I am not young anymore, I find myself thinking on these mirror mornings. I am not old, either, but I am old enough to be responsible. What have I done? What is there left for me to do? I have had a good, even wonderful, life so far, with vastly more than my share of blessing. I suspect I am far happier than Albert Camus. But who can go through forty years of this life, any life on this beautiful cursed earth, and not say, "Alas"?

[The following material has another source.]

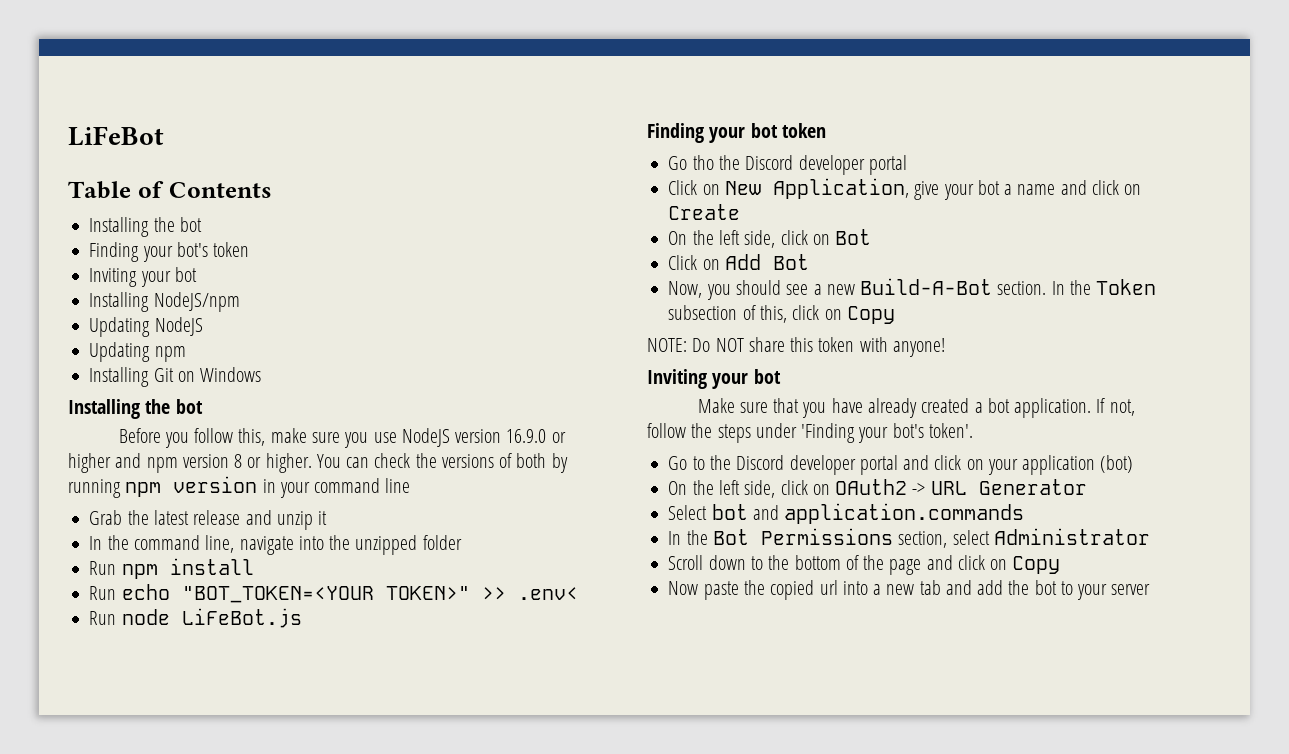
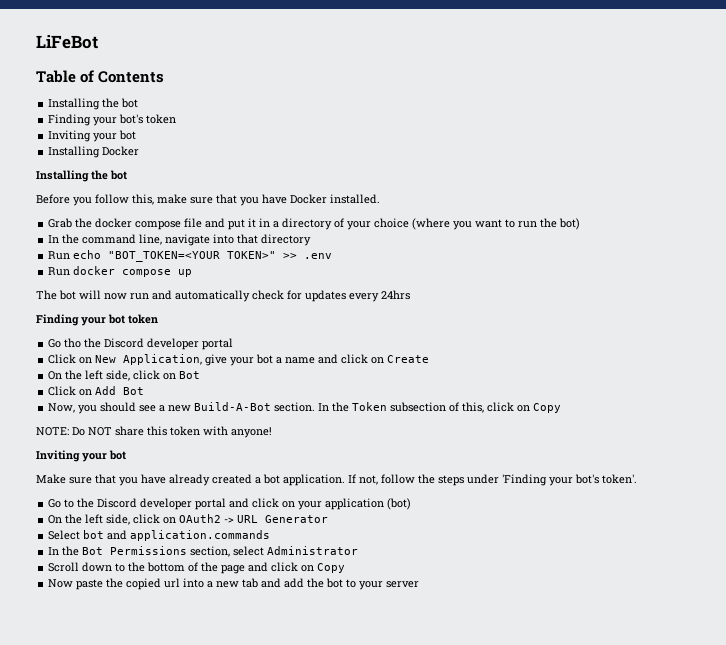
[153,292,240,312] [89,317,203,337] [89,342,186,362] [89,367,262,387] NodeJS/npm // Updating NodeJS // Updating npm // Installing Git on Windows -> [102,146,140,156] Docker
[344,428,566,448] [68,453,568,473] [68,476,411,498] [89,510,328,530] you use NodeJS version 16.9.0 or higher and npm version 8 or higher. You can check the versions of both by running npm version in your command line // Grab the latest release and unzip it -> [216,194,380,206] [48,218,581,230] that you have Docker installed. // Grab the docker compose file and put it in a directory of your choice (where you want to run the bot)
[329,535,462,555] [89,558,254,579] the unzipped folder // Run npm install -> [237,234,312,246] that directory
[517,587,578,600] [89,608,302,628] .env< // Run node LiFeBot.js -> [304,253,333,259] [48,266,193,277] [36,290,410,302] .env // Run docker compose up // The bot will now run and automatically check for updates every 24hrs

But if Camus's slogan is no longer comforting, it has become bracing. Just in time, at the age of 38, I have learned how to shave. I have become responsible for my own face.
[read full article]
[via Rebecca's Pocket] Do we have "the face we deserve" at forty? Maybe, maybe not...accidents of fate can disrupt our deserving faces' future in an instant, though the daily drip of time etches our faces to match our habitual expressions. If you wear a scowl at 20, you'll probably be wearing a permanent one at 40 or 50. A memorable face with character will age "well," even if youth's plump smoothness flies out the window. But IMHO, regardless of one's gender, wet shaving is the only way to go. Dry shaving is for the birds.